You are viewing a plain text version of this content. The canonical link for it is here.

Posted to user@flink.apache.org by gerardg <ge...@talaia.io> on 2017/09/15 09:39:24 UTC

Clean GlobalWidnow state

Hi,

I have the following operator:

mainStream
      .coGroup(coStream)
      .where(_.uuid).equalTo(_.uuid)
      .window(GlobalWindows.create())
      .trigger(triggerWhenAllReceived)
      .apply(mergeElements)

TLDR; It seems that the checkpointed state of the operator keeps growing
forever even if I clear the state and purge the buffered elements using a
processing time trigger.

Details:

Basically I have a main stream that gets elements from another stream and
when it has received all the elements that have been waiting for it outputs
a new element that has been created using the information of all the
received elements.

To do so I use a GlobalWindow and a custom trigger. The custom trigger has
as state two counters, the elements that it has to receive (extracted from
the element received from the main stream) and the elements that it has
received so far from the other stream.
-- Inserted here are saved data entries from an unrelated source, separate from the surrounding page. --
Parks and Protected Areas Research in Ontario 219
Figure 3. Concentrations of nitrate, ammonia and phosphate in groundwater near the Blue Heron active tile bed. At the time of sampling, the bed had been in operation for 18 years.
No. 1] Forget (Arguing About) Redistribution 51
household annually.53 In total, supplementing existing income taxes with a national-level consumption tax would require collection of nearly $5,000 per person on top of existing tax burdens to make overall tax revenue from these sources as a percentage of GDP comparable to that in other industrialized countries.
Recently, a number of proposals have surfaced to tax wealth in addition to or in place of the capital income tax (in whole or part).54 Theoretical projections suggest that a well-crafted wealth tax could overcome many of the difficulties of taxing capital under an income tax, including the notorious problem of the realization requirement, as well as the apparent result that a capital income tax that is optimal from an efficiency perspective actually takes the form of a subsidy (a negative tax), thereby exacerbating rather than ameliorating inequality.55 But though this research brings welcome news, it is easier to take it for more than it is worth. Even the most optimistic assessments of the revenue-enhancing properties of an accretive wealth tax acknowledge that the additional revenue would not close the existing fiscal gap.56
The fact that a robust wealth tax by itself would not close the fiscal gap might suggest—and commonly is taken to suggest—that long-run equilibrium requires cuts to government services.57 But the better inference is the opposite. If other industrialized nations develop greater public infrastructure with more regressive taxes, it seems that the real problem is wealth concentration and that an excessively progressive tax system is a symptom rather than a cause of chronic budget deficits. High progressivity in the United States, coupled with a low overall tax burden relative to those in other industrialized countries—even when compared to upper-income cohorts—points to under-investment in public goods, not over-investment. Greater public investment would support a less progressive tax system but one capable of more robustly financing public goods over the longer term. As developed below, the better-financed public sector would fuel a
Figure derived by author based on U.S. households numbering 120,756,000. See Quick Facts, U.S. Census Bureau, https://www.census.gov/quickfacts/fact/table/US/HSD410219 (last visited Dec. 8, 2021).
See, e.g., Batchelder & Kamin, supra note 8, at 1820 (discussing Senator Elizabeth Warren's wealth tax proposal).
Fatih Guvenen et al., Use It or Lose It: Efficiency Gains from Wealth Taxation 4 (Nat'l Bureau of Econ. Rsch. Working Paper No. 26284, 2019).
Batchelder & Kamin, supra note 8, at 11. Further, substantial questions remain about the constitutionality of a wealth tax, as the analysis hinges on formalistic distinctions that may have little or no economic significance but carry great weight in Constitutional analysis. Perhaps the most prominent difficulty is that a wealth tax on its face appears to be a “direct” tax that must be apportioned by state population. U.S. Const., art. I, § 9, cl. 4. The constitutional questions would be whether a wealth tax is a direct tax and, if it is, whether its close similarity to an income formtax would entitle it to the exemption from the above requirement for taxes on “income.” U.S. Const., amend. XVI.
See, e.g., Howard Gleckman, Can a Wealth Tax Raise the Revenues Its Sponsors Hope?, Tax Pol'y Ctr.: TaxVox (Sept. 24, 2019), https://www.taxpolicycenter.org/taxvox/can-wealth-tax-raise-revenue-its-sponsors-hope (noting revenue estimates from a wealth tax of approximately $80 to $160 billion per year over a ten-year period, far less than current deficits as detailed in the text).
When the two counters have the same
value I use the FIRE_AND_PURGE trigger to output all the elements in the
pane (I understand that each set of elements is stored in a pane defined by
the global window and the UUID key). 

To cleanup the state (and to not keep elements waiting forever) I setup a
processing time timer which basically clears the state and outputs
FIRE_AND_PURGE to remove the buffered elements.

I must be missing something because the checkpointed state keeps growing
forever so I suspect that the pane is not completely removed.

Gerard




--
Sent from: http://apache-flink-user-mailing-list-archive.2336050.n4.nabble.com/

Re: Clean GlobalWidnow state

Posted by Fabian Hueske <fh...@gmail.com>.
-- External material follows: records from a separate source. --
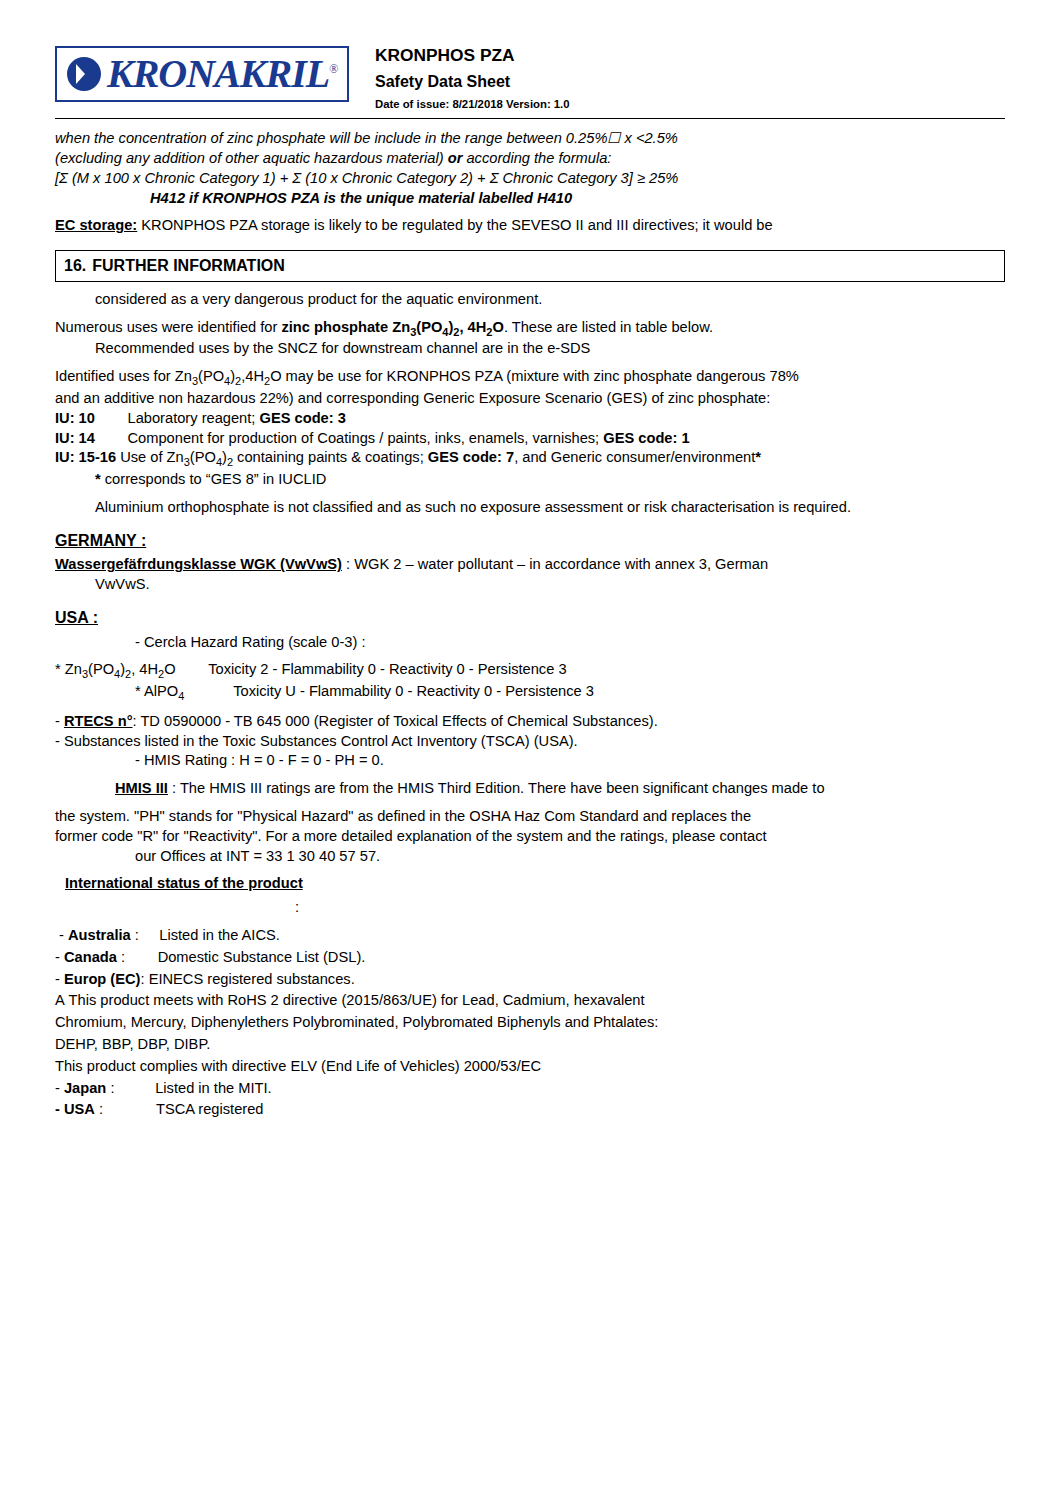KRONAKRIL®
KRONPHOS PZA
Safety Data Sheet
Date of issue: 8/21/2018 Version: 1.0
when the concentration of zinc phosphate will be include in the range between 0.25%☐ x <2.5%
(excluding any addition of other aquatic hazardous material) or according the formula:
[Σ (M x 100 x Chronic Category 1) + Σ (10 x Chronic Category 2) + Σ Chronic Category 3] ≥ 25%
H412 if KRONPHOS PZA is the unique material labelled H410
EC storage: KRONPHOS PZA storage is likely to be regulated by the SEVESO II and III directives; it would be
16. FURTHER INFORMATION
considered as a very dangerous product for the aquatic environment.
Numerous uses were identified for zinc phosphate Zn3(PO4)2, 4H2 O. These are listed in table below.
Recommended uses by the SNCZ for downstream channel are in the e-SDS
Identified uses for Zn3(PO4)2,4H2 O may be use for KRONPHOS PZA (mixture with zinc phosphate dangerous 78%
and an additive non hazardous 22%) and corresponding Generic Exposure Scenario (GES) of zinc phosphate:
IU: 10 Laboratory reagent; GES code: 3
IU: 14 Component for production of Coatings / paints, inks, enamels, varnishes; GES code: 1
IU: 15-16 Use of Zn3(PO4)2 containing paints & coatings; GES code: 7, and Generic consumer/environment*
* corresponds to “GES 8” in IUCLID
Aluminium orthophosphate is not classified and as such no exposure assessment or risk characterisation is required.
GERMANY :
Wassergefäfrdungsklasse WGK (VwVwS) : WGK 2 – water pollutant – in accordance with annex 3, German
VwVwS.
USA :
- Cercla Hazard Rating (scale 0-3) :
* Zn3(PO4)2, 4H2 O Toxicity 2 - Flammability 0 - Reactivity 0 - Persistence 3
* AlPO4 Toxicity U - Flammability 0 - Reactivity 0 - Persistence 3
- RTECS n°: TD 0590000 - TB 645 000 (Register of Toxical Effects of Chemical Substances).
- Substances listed in the Toxic Substances Control Act Inventory (TSCA) (USA).
- HMIS Rating : H = 0 - F = 0 - PH = 0.
HMIS III : The HMIS III ratings are from the HMIS Third Edition. There have been significant changes made to
the system. "PH" stands for "Physical Hazard" as defined in the OSHA Haz Com Standard and replaces the
former code "R" for "Reactivity". For a more detailed explanation of the system and the ratings, please contact
our Offices at INT = 33 1 30 40 57 57.
International status of the product
:
- Australia : Listed in the AICS.
- Canada : Domestic Substance List (DSL).
- Europ (EC): EINECS registered substances.
A This product meets with RoHS 2 directive (2015/863/UE) for Lead, Cadmium, hexavalent
Chromium, Mercury, Diphenylethers Polybrominated, Polybromated Biphenyls and Phtalates:
DEHP, BBP, DBP, DIBP.
This product complies with directive ELV (End Life of Vehicles) 2000/53/EC
- Japan : Listed in the MITI.
- USA : TSCA registered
Thanks for creating the JIRA issue!

Best, Fabian

2017-09-20 12:26 GMT+02:00 gerardg <ge...@talaia.io>:

> I have prepared a repo that reproduces the issue:
> https://github.com/GerardGarcia/flink-global-window-growing-state
>
> Maybe this way it is easier to spot the error or we can determine if it is
> a
> bug.
>
> Gerard
>
>
>
> --
> Sent from: http://apache-flink-user-mailing-list-archive.2336050.
> n4.nabble.com/
>

Re: Clean GlobalWidnow state

Posted by gerardg <ge...@talaia.io>.

I have prepared a repo that reproduces the issue: 
https://github.com/GerardGarcia/flink-global-window-growing-state

Maybe this way it is easier to spot the error or we can determine if it is a
bug.

Gerard



--
Sent from: http://apache-flink-user-mailing-list-archive.2336050.n4.nabble.com/

Re: Clean GlobalWidnow state

Posted by gerardg <ge...@talaia.io>.

The UUIDs are assigned. 

As far as I can see (inspecting the metrics and how the task behaves) the
mergeElements apply function receives all the elements (the main element and
the other elements that it expects) so it seems that the correlation is
correct. Also, nothing indicates that there are elements lost inside the
window (everything that enters goes out).

Thanks,

Gerard



--
Sent from: http://apache-flink-user-mailing-list-archive.2336050.n4.nabble.com/

Re: Clean GlobalWidnow state

Posted by Aljoscha Krettek <al...@apache.org>.

Hi,

Are the UUIDs randomly generated when calling .uuid or are they assigned and then .uuid will return the same UUID when calling multiple times? The latter would be problematic because we would not correctly assign state.

Best,
Aljoscha
> On 19. Sep 2017, at 11:41, Fabian Hueske <fh...@gmail.com> wrote:
> 
> If this would be the case, that would be a bug in Flink.
> As I said before, your implementation looked good to me.
> All state of window and trigger should be wiped if the trigger returns FIRE_AND_PURGE (or PURGE) and it's clean() method is correctly implemented. 
> 
> I'll CC Aljoscha again for his opinion. 
> We might need to file a JIRA for the issue.
> 
> Thanks, 
> Fabian
> 
> 2017-09-19 11:32 GMT+02:00 gerardg <gerard@talaia.io <ma...@talaia.io>>:
> Thanks Fabian, I'll take a look to these improvements.
> 
> I was wondering if the increasing state size could be due to that the UUID
> used in the keyBy are randomly generated. Maybe even if I correctly delete
> all the state related to a given key there is still some metadata related to
> the key wandering around.
> 
> Gerard
> 
> 
> 
> --
> Sent from: http://apache-flink-user-mailing-list-archive.2336050.n4.nabble.com/ <http://apache-flink-user-mailing-list-archive.2336050.n4.nabble.com/>
>

Re: Clean GlobalWidnow state

Posted by Fabian Hueske <fh...@gmail.com>.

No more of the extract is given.